As Shakespeare put it, we all have our entrances and our exits on this grand stage we call life, and now researchers have identified the specific point in middle-age when our brain cells show the first signs of starting down a downward slope.
That age, based on brain scans and tests covering 19,300 individuals, is on average around 44 years. It’s here that degeneration starts to be noticeable, before hitting its most rapid rate at age 67. By the time we reach 90, the speed of brain aging levels off.
According to the team behind the new study, led by researchers from Stony Brook University in the US, the findings could be helpful in figuring out ways to promote better brain health during the later stages of life.
“Understanding exactly when and how brain aging accelerates gives us strategic timepoints for intervention,” says Stony Brook University neuroscientist Lilianne Mujica-Parodi.

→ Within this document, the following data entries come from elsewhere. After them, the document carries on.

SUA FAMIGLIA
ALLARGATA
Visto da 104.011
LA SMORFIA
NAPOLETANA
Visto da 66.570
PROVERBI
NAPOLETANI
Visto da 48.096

“We’ve identified a critical mid-life window where the brain begins to experience declining access to energy but before irreversible damage occurs, essentially the ‘bend’ before the ‘break’.”
The team was also able to identify a potential main driver of this decay: neuronal insulin resistance. The results suggest that as our brains age, insulin has a reduced effect on neurons, meaning less glucose is taken up as energy – which then starts to break brain signaling.
This idea that metabolism affects brain aging was supported by a genetic analysis conducted by the researchers. Activity related to the glucose-absorbing protein GLUT4 and the fat-transporting protein APOE matched signs of brain wear and tear.
It follows that somehow replacing or repairing energy sources for neurons could help slow down brain aging – and potentially give us another treatment option for neurodegenerative diseases (APOE has also been strongly associated with Alzheimer’s in the past).
“During mid-life, neurons are metabolically stressed due to insufficient fuel; they’re struggling, but they’re still viable,” says Mujica-Parodi.
“Therefore, providing an alternative fuel during this critical window can help restore function. However, by later ages, neurons’ prolonged starvation may have triggered a cascade of other physiological effects that make intervention less effective.”
The researchers tested the hypothesis with a group of 101 individuals who were given ketone supplements, which seem to promote insulin sensitivity in brain cells and suppress metabolic damage.
Brain degradation stabilized after the ketone supplements were taken, with the biggest benefits appearing for those in middle-age (40 to 59 in this case). That suggests a treatment of this type could work, but timing will be crucial.
“This represents a paradigm shift in how we think about brain aging prevention,” says neuroscientist Botond Antal, from Stony Brook University.
“Rather than waiting for cognitive symptoms, which may not appear until substantial damage has occurred, we can potentially identify people at risk through neurometabolic markers and intervene during this critical window.”
The research has been published in PNAS.